Shaw's Pygmalion is, however, a melancholy reminder that phonetically, England is not the place it once was. The first Act has a brilliant scene in which Henry Higgins is surrounded by an angry crowd and identifies in turn exactly where the people who address him come from. Eliza, he says decisively, comes from Lisson Grove, a bystander from Hoxton. But it is not only the lower orders he can place phonetically as exactly as a botanist might some exotic bloom - Freddy Eynsford Hill's sister is Earl's Court; his mother from Epsom; Colonel Pickering is Cheltenham, Harrow, Cambridge and India.
Is there any place where such a feat would still be possible? Certainly not London, where the accents of Hoxton, Earl's Court and Lisson Grove are indistinguishable, at least in terms of the white English. It's partly because few people in the capital actually live where their parents grew up, partly because London is now divided phonetically on generational, not local, grounds. Freddy's great-granddaughters almost certainly have the Australian uplift at the end of their sentences - you know?
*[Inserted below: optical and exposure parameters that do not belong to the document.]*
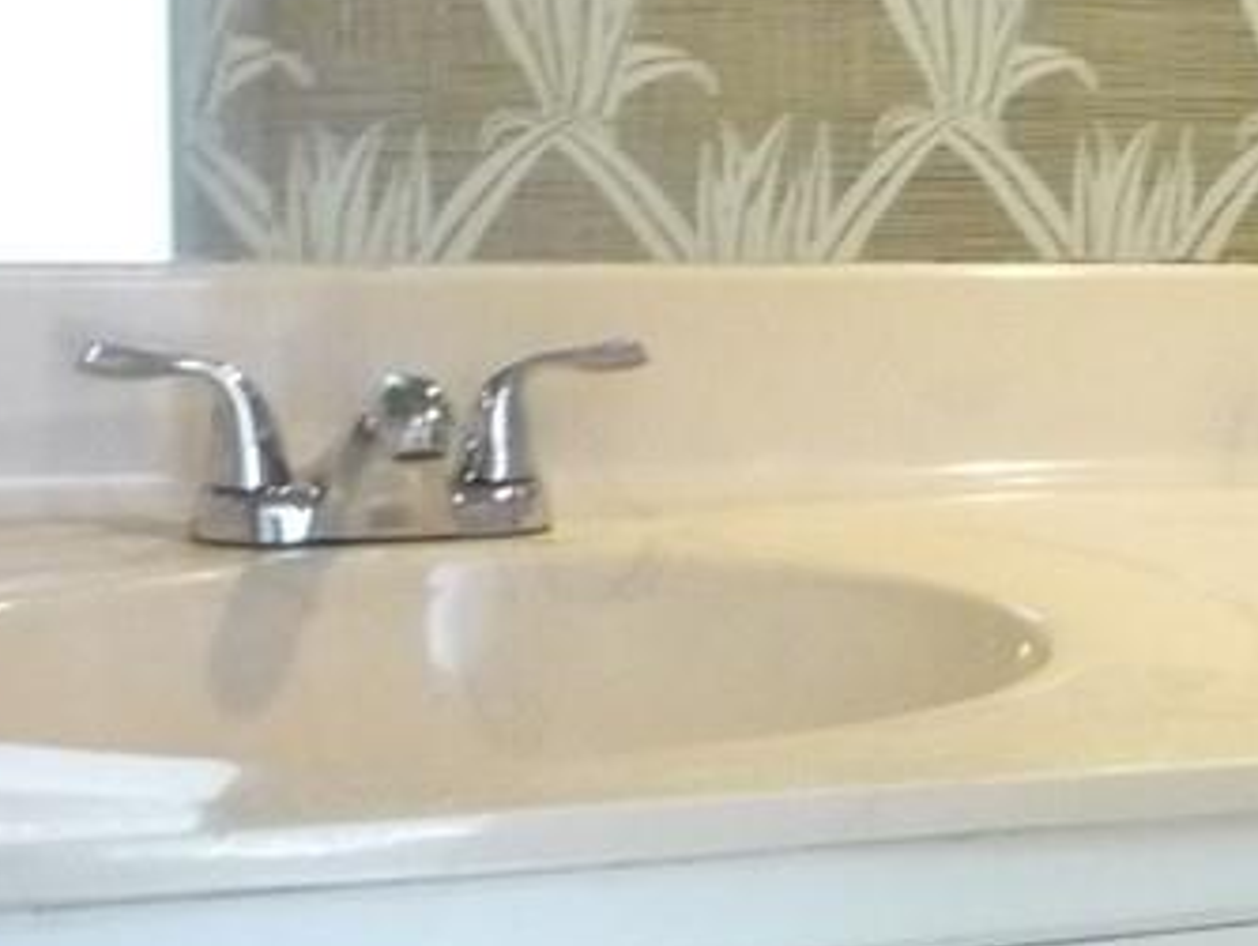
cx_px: 1687
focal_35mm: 98
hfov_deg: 18.5
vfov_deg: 15.0
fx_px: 3564
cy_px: 784
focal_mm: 5.2
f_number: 3.3
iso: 400
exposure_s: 1/20
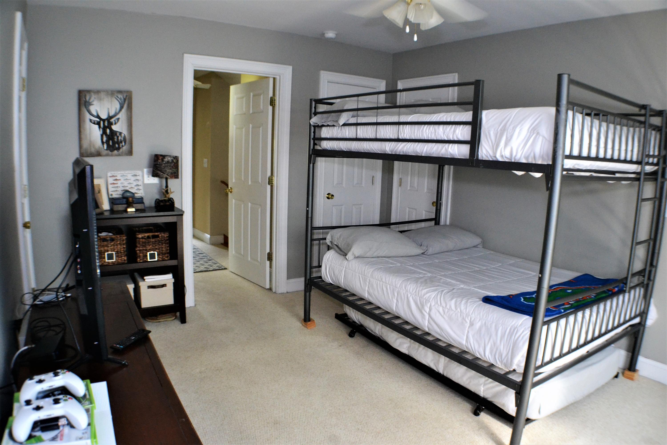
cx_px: 334
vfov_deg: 43.6
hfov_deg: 61.9
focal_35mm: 30
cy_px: 222
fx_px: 556
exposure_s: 1/60
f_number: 3.8
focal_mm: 20
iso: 2000
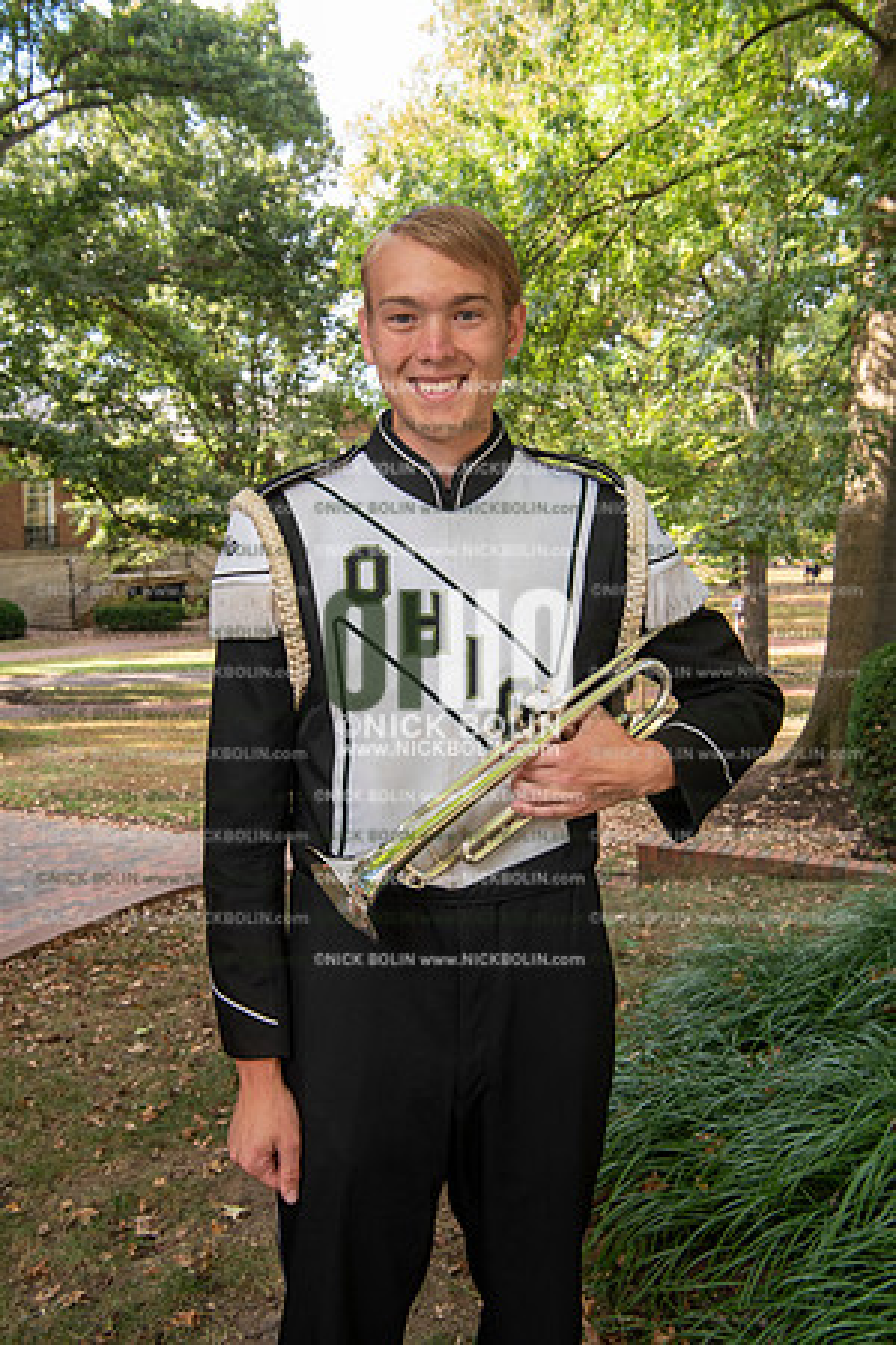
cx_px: 448
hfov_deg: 37.9
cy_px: 672
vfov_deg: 54.4
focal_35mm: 35
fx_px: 1307
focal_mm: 35
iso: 500
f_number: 8
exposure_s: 1/100
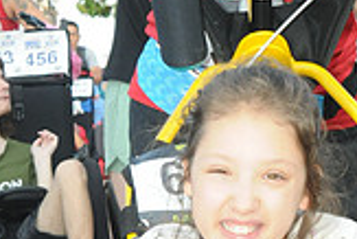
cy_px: 151
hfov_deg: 8.6
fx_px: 2380
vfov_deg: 5.7
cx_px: 290
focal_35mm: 240
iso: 800
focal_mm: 45
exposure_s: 1/250
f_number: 11
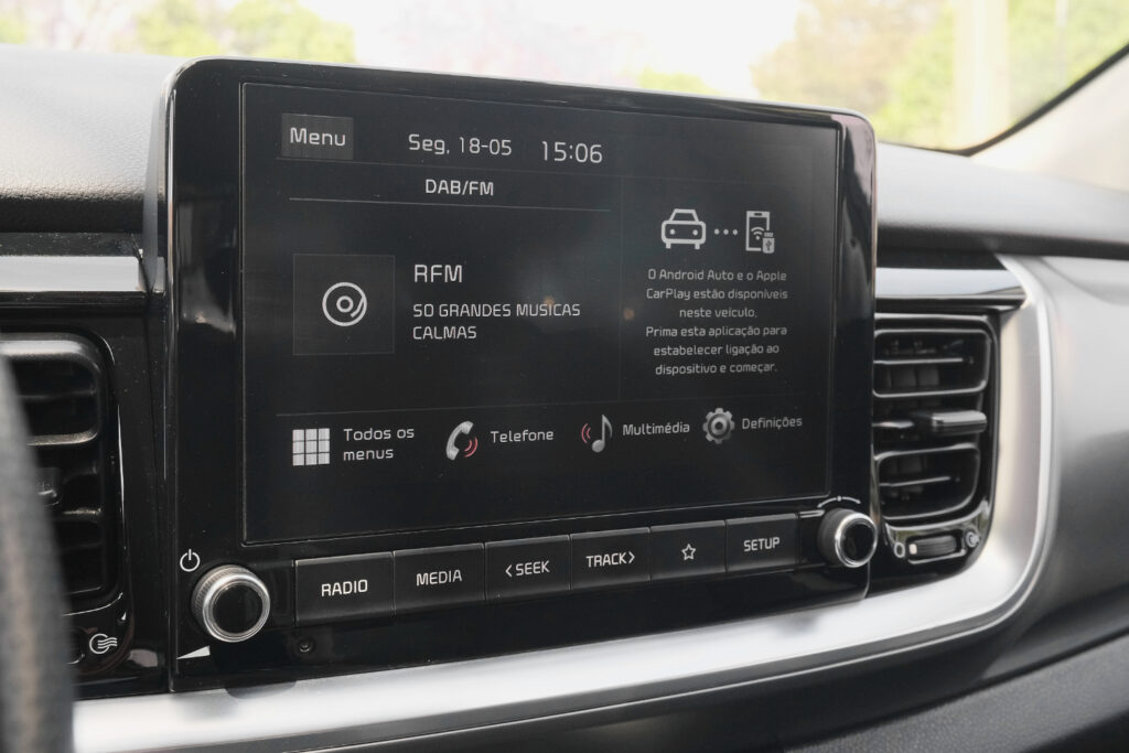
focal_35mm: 42
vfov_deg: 31.9
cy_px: 376
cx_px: 564
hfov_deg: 46.4
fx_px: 1317
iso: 2000
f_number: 9
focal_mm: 28
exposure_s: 1/125
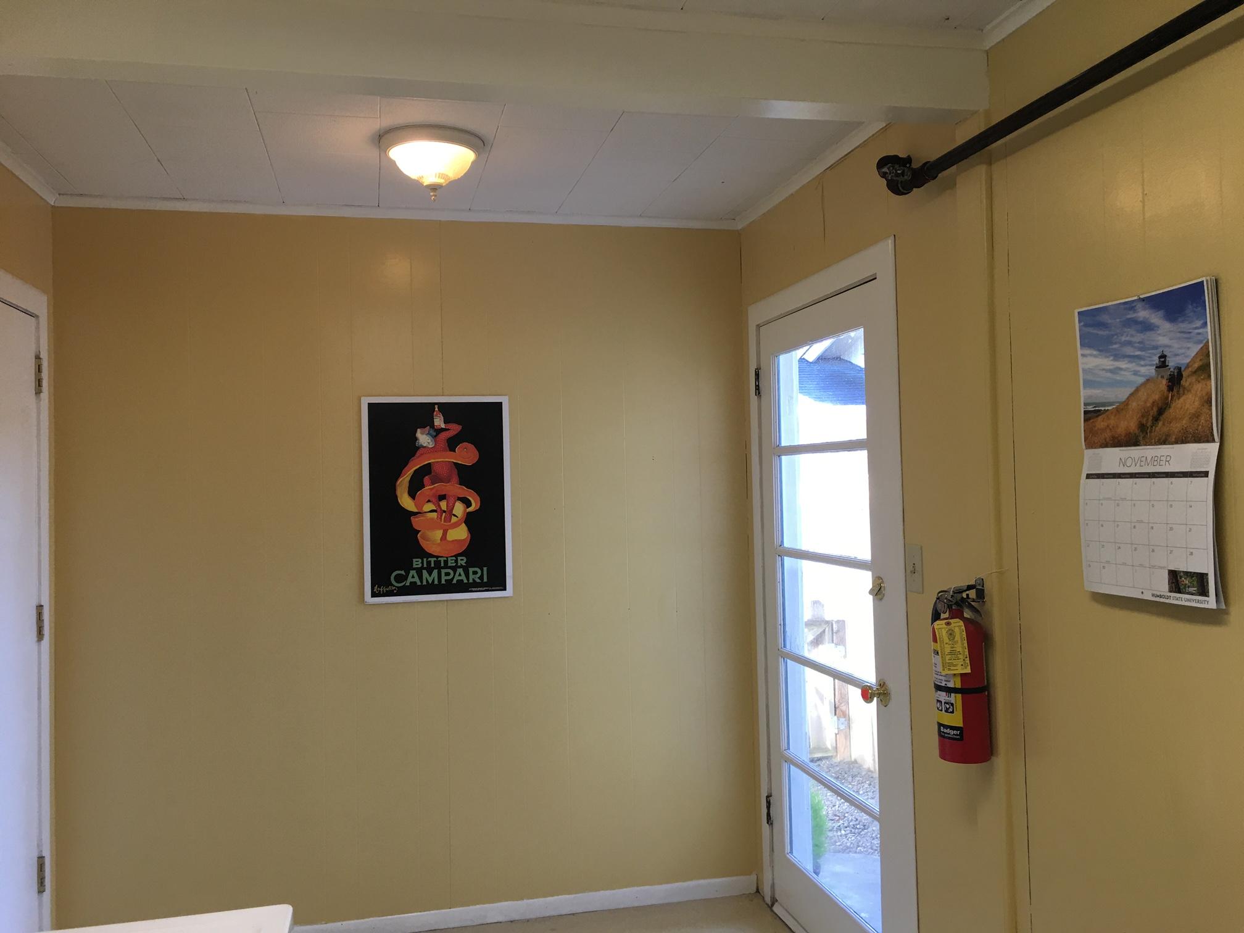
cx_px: 622
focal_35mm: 29
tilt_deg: +2.7
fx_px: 1042
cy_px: 466
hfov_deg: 61.7
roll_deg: +1.4
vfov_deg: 48.2
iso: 25
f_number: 2.2
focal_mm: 4.15
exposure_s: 1/30
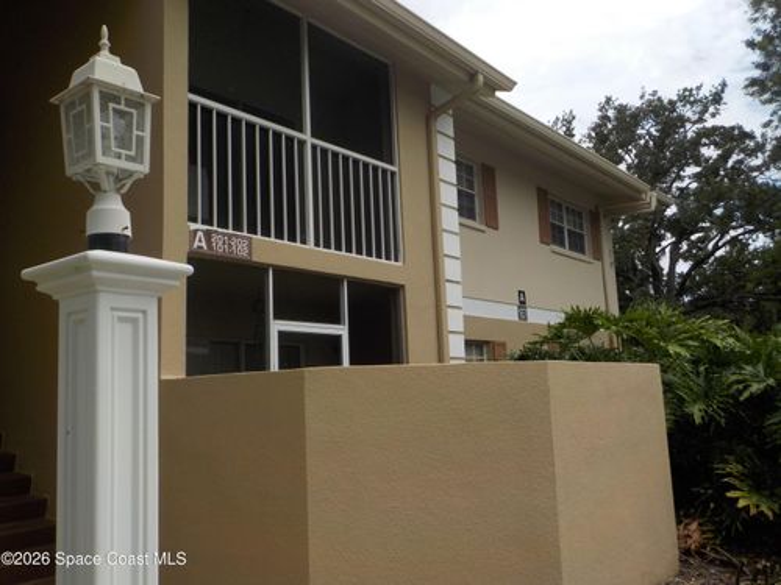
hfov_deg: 60.0
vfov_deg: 46.8
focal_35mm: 30
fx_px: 677
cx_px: 390
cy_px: 292
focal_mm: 4.1
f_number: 3.3
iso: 125
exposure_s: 1/1250
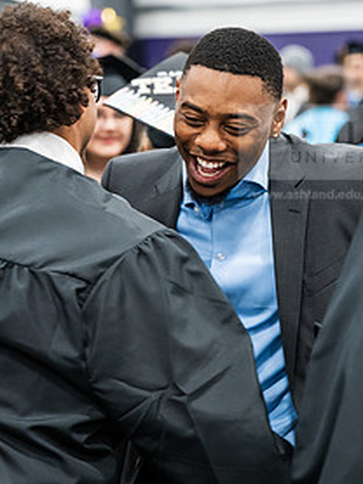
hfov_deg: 13.0
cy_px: 213
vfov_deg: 17.3
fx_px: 1593
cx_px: 211
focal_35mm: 114
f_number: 2.8
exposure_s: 1/200
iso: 4000
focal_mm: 73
His great-grandsons will sound a bit like Prince Harry, with a deliberately downbeat take on the vernacular. In fact, a really successful contemporary Sloane will sound a bit Rasta. It's a kind of survival mechanism - the phonetic equivalent of dressing from Gap - and with luck will stop you getting beaten up when you open your mouth in mixed company. The one place where, until recently, Professor Higgins's skills survived was Northern Ireland during the Troubles. There you could identify not just someone's religion but the part of town they came from as soon as they opened their mouth: you had to.
The other aspect of changing diction is something that Shaw would have disliked intensely - a diminution in articulacy. The one person I know who maintains the standard of elocution of the generation before last is the art critic Brian Sewell. But he insists he does not have an accent at all.
Of course, the old bores in linguistics departments will maintain that English is a vibrant, ever-changing language. So it is. But the fact that the multifarious accents of Shaw's time - including his own Protestant Irish diction - have disappeared as utterly as Nineveh and Tyre is a change for the worse.